# store bought water and ph



## Placeb0 (Mar 19, 2010)

Ok, So I was buying Wal mart gallon spring water for a lil while, weird thing is that when I add just 1 drop of my ph down to the water the ph will drop almost a whole point, making it a pain in the *** when the ph is like 6.9 and I am trying to get it to 6.5. So to find a solution I went from store to store trying to find water that will work with my ph down better or have a closer ph to 6.5 and I found it! Across the street from my house there is a Dollar General with this gallon water called Melwood Springs, it has a red cap on it.

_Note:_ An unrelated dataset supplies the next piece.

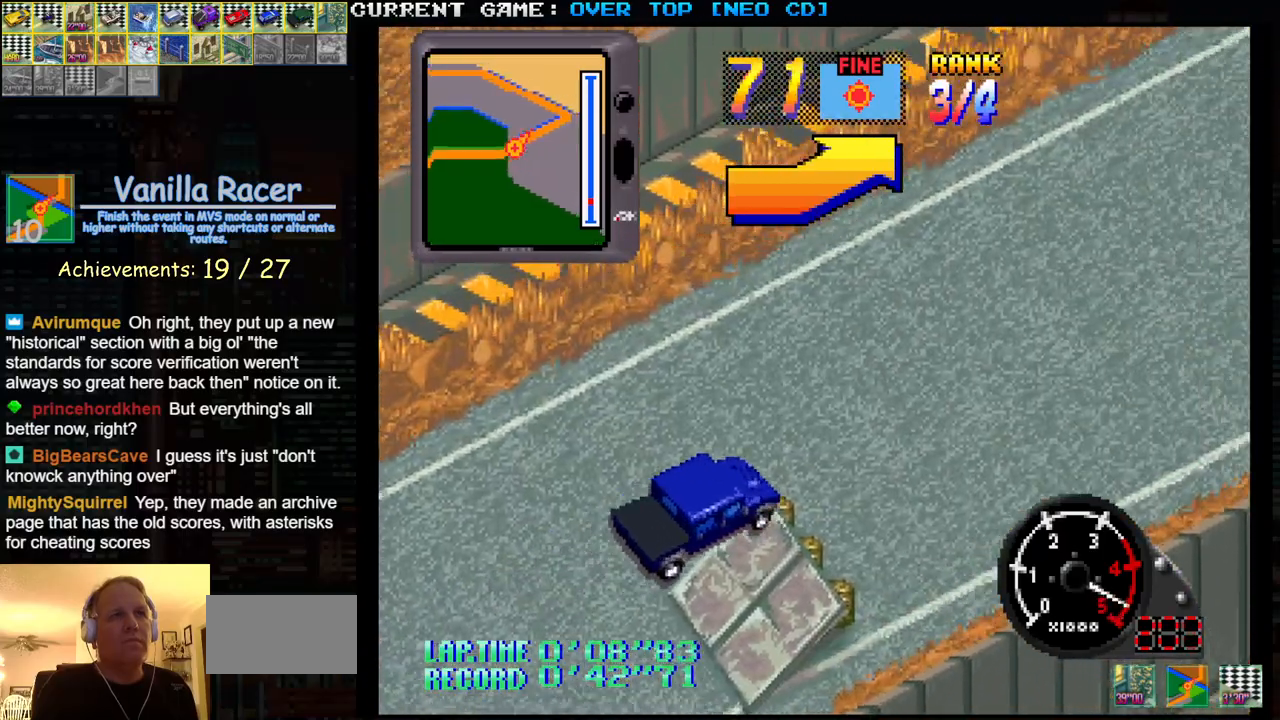
{"buttons": ["SQUARE"], "left_stick": "center", "events": []}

It consitantly ph's 6.4-6.6. Not to mention when I am adding nutes to it and the ph starts to go up, my ph down wont make it drop drastically making it super easy to ph even if needed. just thought I would share..


----------



## the chef (Mar 19, 2010)

Appreciate the info!


----------



## loolagigi (Mar 19, 2010)

:yeahthat:


----------



## pcduck (Mar 19, 2010)

> Not to mention when I am adding nutes to it and the ph starts to go up,



:confused2: When I add nutes my pH always goes down :confused2:

I would be wary of _Spring Water_, that there maybe additives/unknown elements in the water. I have bought _Spring Water_ that had a higher ppm then my tap water.


----------



## PencilHead (Mar 19, 2010)

No RO machines where you live?  It's waaaay cheaper than even a dollar store, I'd bet.


----------